### [Exercise brief]
Could you restate all of the records exactly, leaving out the pictures?

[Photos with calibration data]
____________________

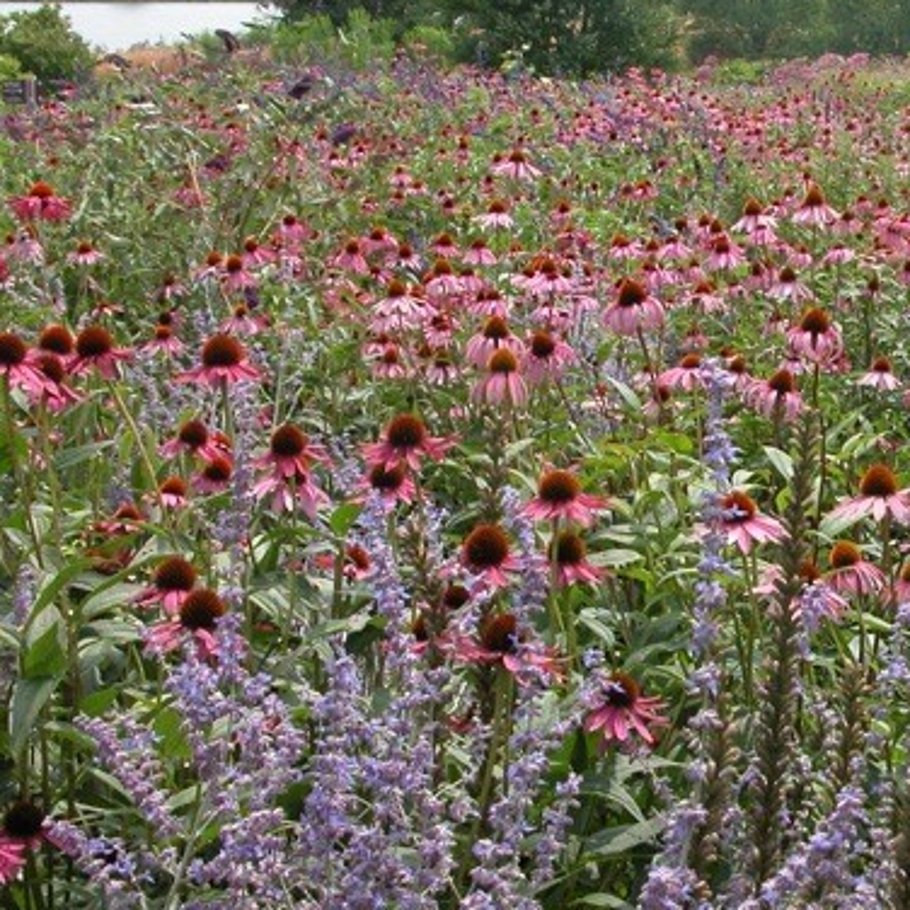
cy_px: 436
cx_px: 806
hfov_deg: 21.5
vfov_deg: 21.9
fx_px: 2350
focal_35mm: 79
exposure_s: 1/258
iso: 100
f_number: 5.8
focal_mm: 10.7
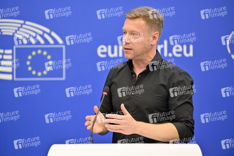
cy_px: 78
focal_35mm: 160
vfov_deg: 8.6
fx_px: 1039
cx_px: 117
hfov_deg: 12.8
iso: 4000
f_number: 2.8
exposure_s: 1/640
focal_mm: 160
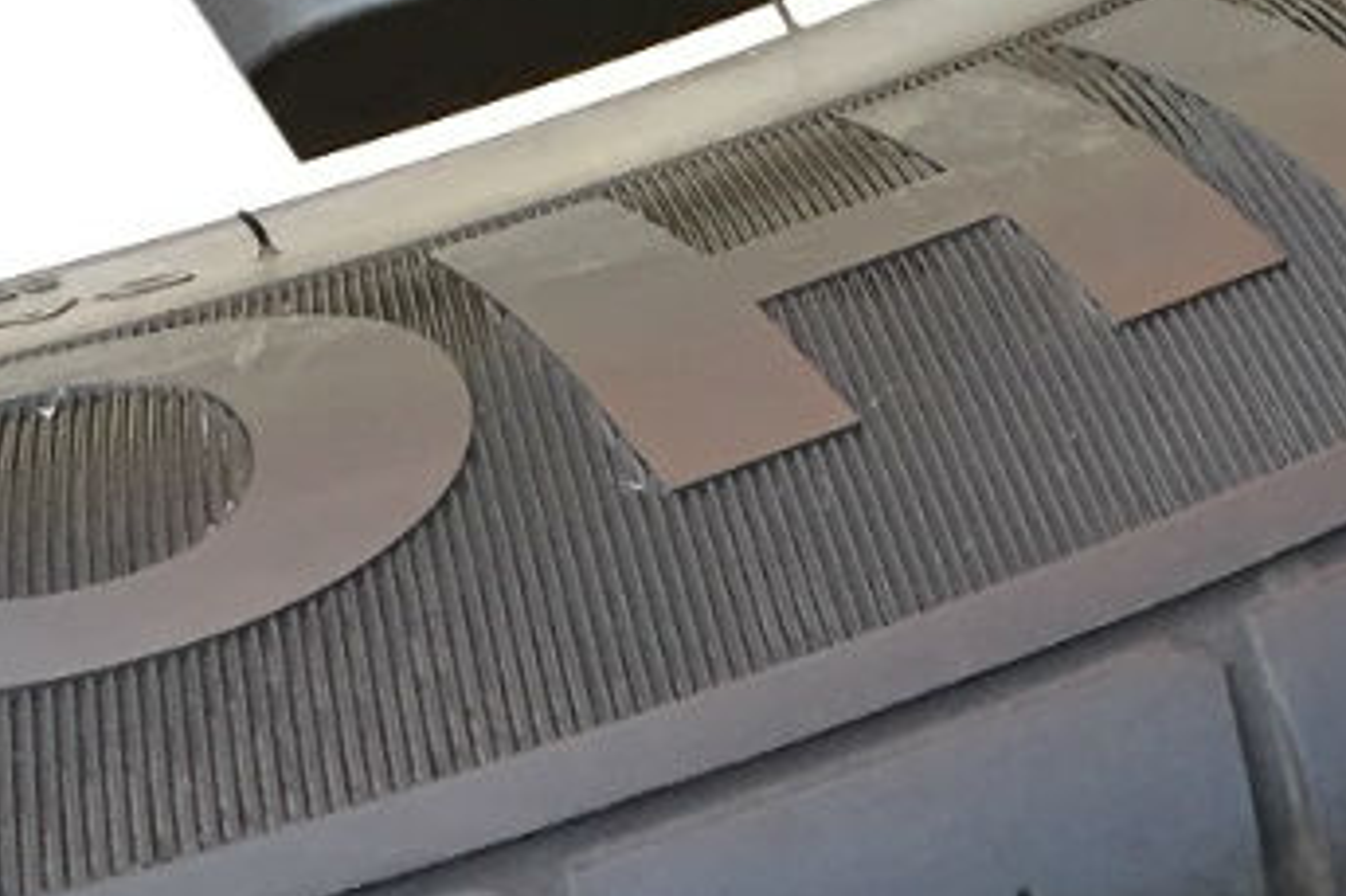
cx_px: 1377
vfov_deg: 15.4
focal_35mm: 88
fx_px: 3288
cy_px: 137
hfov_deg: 22.2
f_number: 2.2
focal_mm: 4.15
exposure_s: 1/30
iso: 50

____________________

### [Completed task]
cy_px: 436
cx_px: 806
hfov_deg: 21.5
vfov_deg: 21.9
fx_px: 2350
focal_35mm: 79
exposure_s: 1/258
iso: 100
f_number: 5.8
focal_mm: 10.7
cy_px: 78
focal_35mm: 160
vfov_deg: 8.6
fx_px: 1039
cx_px: 117
hfov_deg: 12.8
iso: 4000
f_number: 2.8
exposure_s: 1/640
focal_mm: 160
cx_px: 1377
vfov_deg: 15.4
focal_35mm: 88
fx_px: 3288
cy_px: 137
hfov_deg: 22.2
f_number: 2.2
focal_mm: 4.15
exposure_s: 1/30
iso: 50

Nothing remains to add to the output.